■ Work request ■
Each record is to be transcribed in full and exactly.

■ Data shown ■
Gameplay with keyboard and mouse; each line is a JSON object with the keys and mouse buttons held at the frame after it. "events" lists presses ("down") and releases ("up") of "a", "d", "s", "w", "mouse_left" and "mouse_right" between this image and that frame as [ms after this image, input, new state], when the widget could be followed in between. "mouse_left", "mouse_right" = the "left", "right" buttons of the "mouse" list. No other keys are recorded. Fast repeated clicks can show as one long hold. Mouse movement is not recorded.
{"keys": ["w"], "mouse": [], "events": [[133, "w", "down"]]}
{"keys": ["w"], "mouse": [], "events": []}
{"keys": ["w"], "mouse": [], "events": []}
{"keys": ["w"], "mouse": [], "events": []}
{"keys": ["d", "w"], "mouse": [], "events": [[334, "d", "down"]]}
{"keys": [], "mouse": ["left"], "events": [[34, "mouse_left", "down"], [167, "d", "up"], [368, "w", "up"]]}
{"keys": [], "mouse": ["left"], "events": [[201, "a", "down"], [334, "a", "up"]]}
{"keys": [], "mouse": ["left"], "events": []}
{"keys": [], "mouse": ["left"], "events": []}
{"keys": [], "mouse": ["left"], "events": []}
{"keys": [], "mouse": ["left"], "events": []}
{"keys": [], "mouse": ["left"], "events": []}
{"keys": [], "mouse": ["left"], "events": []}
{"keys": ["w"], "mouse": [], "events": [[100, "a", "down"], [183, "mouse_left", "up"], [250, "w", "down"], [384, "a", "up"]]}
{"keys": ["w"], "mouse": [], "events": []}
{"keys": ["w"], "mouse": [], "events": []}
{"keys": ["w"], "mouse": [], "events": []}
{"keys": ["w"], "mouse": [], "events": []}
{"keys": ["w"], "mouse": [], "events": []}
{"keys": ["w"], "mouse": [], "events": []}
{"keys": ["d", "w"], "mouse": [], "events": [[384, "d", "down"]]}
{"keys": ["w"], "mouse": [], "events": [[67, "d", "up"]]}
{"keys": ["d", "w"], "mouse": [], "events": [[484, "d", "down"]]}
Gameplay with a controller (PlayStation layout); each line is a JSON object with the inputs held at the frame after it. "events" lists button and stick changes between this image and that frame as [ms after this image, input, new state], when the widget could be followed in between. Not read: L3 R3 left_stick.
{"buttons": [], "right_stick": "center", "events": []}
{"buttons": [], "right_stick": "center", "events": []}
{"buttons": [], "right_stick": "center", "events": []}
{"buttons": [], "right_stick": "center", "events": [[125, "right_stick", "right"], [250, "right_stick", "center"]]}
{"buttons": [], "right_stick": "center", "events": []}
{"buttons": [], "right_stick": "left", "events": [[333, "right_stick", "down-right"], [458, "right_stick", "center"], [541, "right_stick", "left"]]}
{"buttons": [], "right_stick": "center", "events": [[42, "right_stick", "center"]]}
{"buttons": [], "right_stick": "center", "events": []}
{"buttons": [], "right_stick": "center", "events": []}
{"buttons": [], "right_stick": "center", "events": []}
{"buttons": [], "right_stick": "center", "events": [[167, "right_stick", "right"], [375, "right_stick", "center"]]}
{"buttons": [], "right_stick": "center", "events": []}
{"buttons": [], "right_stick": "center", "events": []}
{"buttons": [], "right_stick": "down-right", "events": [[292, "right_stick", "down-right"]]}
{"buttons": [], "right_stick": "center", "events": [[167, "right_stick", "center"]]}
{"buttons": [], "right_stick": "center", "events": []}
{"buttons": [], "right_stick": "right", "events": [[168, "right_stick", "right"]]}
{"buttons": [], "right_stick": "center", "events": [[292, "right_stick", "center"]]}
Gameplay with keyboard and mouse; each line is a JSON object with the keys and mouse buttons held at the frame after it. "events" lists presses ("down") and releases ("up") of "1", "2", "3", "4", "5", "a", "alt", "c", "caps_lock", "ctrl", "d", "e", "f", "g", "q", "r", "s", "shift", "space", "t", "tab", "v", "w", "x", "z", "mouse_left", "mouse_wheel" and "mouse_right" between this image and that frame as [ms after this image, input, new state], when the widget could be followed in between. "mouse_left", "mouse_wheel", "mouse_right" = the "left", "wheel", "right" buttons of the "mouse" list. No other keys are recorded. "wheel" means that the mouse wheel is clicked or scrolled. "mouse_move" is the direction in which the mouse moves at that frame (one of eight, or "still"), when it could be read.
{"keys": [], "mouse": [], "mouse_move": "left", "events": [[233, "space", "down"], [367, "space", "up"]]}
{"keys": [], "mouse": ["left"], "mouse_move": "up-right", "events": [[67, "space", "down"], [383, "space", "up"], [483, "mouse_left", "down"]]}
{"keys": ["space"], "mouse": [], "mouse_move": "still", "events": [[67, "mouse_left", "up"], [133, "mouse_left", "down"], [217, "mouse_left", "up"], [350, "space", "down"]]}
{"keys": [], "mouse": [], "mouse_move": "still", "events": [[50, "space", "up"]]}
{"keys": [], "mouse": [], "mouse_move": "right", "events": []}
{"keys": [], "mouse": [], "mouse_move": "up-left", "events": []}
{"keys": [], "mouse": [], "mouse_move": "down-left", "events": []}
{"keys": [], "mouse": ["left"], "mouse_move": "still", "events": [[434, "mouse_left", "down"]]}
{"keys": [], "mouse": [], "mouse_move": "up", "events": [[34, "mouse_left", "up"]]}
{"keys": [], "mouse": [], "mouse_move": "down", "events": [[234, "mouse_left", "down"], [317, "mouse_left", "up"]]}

■ Result for this exercise ■
Gameplay with keyboard and mouse; each line is a JSON object with the keys and mouse buttons held at the frame after it. "events" lists presses ("down") and releases ("up") of "a", "d", "s", "w", "mouse_left" and "mouse_right" between this image and that frame as [ms after this image, input, new state], when the widget could be followed in between. "mouse_left", "mouse_right" = the "left", "right" buttons of the "mouse" list. No other keys are recorded. Fast repeated clicks can show as one long hold. Mouse movement is not recorded.
{"keys": ["w"], "mouse": [], "events": [[133, "w", "down"]]}
{"keys": ["w"], "mouse": [], "events": []}
{"keys": ["w"], "mouse": [], "events": []}
{"keys": ["w"], "mouse": [], "events": []}
{"keys": ["d", "w"], "mouse": [], "events": [[334, "d", "down"]]}
{"keys": [], "mouse": ["left"], "events": [[34, "mouse_left", "down"], [167, "d", "up"], [368, "w", "up"]]}
{"keys": [], "mouse": ["left"], "events": [[201, "a", "down"], [334, "a", "up"]]}
{"keys": [], "mouse": ["left"], "events": []}
{"keys": [], "mouse": ["left"], "events": []}
{"keys": [], "mouse": ["left"], "events": []}
{"keys": [], "mouse": ["left"], "events": []}
{"keys": [], "mouse": ["left"], "events": []}
{"keys": [], "mouse": ["left"], "events": []}
{"keys": ["w"], "mouse": [], "events": [[100, "a", "down"], [183, "mouse_left", "up"], [250, "w", "down"], [384, "a", "up"]]}
{"keys": ["w"], "mouse": [], "events": []}
{"keys": ["w"], "mouse": [], "events": []}
{"keys": ["w"], "mouse": [], "events": []}
{"keys": ["w"], "mouse": [], "events": []}
{"keys": ["w"], "mouse": [], "events": []}
{"keys": ["w"], "mouse": [], "events": []}
{"keys": ["d", "w"], "mouse": [], "events": [[384, "d", "down"]]}
{"keys": ["w"], "mouse": [], "events": [[67, "d", "up"]]}
{"keys": ["d", "w"], "mouse": [], "events": [[484, "d", "down"]]}
Gameplay with a controller (PlayStation layout); each line is a JSON object with the inputs held at the frame after it. "events" lists button and stick changes between this image and that frame as [ms after this image, input, new state], when the widget could be followed in between. Not read: L3 R3 left_stick.
{"buttons": [], "right_stick": "center", "events": []}
{"buttons": [], "right_stick": "center", "events": []}
{"buttons": [], "right_stick": "center", "events": []}
{"buttons": [], "right_stick": "center", "events": [[125, "right_stick", "right"], [250, "right_stick", "center"]]}
{"buttons": [], "right_stick": "center", "events": []}
{"buttons": [], "right_stick": "left", "events": [[333, "right_stick", "down-right"], [458, "right_stick", "center"], [541, "right_stick", "left"]]}
{"buttons": [], "right_stick": "center", "events": [[42, "right_stick", "center"]]}
{"buttons": [], "right_stick": "center", "events": []}
{"buttons": [], "right_stick": "center", "events": []}
{"buttons": [], "right_stick": "center", "events": []}
{"buttons": [], "right_stick": "center", "events": [[167, "right_stick", "right"], [375, "right_stick", "center"]]}
{"buttons": [], "right_stick": "center", "events": []}
{"buttons": [], "right_stick": "center", "events": []}
{"buttons": [], "right_stick": "down-right", "events": [[292, "right_stick", "down-right"]]}
{"buttons": [], "right_stick": "center", "events": [[167, "right_stick", "center"]]}
{"buttons": [], "right_stick": "center", "events": []}
{"buttons": [], "right_stick": "right", "events": [[168, "right_stick", "right"]]}
{"buttons": [], "right_stick": "center", "events": [[292, "right_stick", "center"]]}
Gameplay with keyboard and mouse; each line is a JSON object with the keys and mouse buttons held at the frame after it. "events" lists presses ("down") and releases ("up") of "1", "2", "3", "4", "5", "a", "alt", "c", "caps_lock", "ctrl", "d", "e", "f", "g", "q", "r", "s", "shift", "space", "t", "tab", "v", "w", "x", "z", "mouse_left", "mouse_wheel" and "mouse_right" between this image and that frame as [ms after this image, input, new state], when the widget could be followed in between. "mouse_left", "mouse_wheel", "mouse_right" = the "left", "wheel", "right" buttons of the "mouse" list. No other keys are recorded. "wheel" means that the mouse wheel is clicked or scrolled. "mouse_move" is the direction in which the mouse moves at that frame (one of eight, or "still"), when it could be read.
{"keys": [], "mouse": [], "mouse_move": "left", "events": [[233, "space", "down"], [367, "space", "up"]]}
{"keys": [], "mouse": ["left"], "mouse_move": "up-right", "events": [[67, "space", "down"], [383, "space", "up"], [483, "mouse_left", "down"]]}
{"keys": ["space"], "mouse": [], "mouse_move": "still", "events": [[67, "mouse_left", "up"], [133, "mouse_left", "down"], [217, "mouse_left", "up"], [350, "space", "down"]]}
{"keys": [], "mouse": [], "mouse_move": "still", "events": [[50, "space", "up"]]}
{"keys": [], "mouse": [], "mouse_move": "right", "events": []}
{"keys": [], "mouse": [], "mouse_move": "up-left", "events": []}
{"keys": [], "mouse": [], "mouse_move": "down-left", "events": []}
{"keys": [], "mouse": ["left"], "mouse_move": "still", "events": [[434, "mouse_left", "down"]]}
{"keys": [], "mouse": [], "mouse_move": "up", "events": [[34, "mouse_left", "up"]]}
{"keys": [], "mouse": [], "mouse_move": "down", "events": [[234, "mouse_left", "down"], [317, "mouse_left", "up"]]}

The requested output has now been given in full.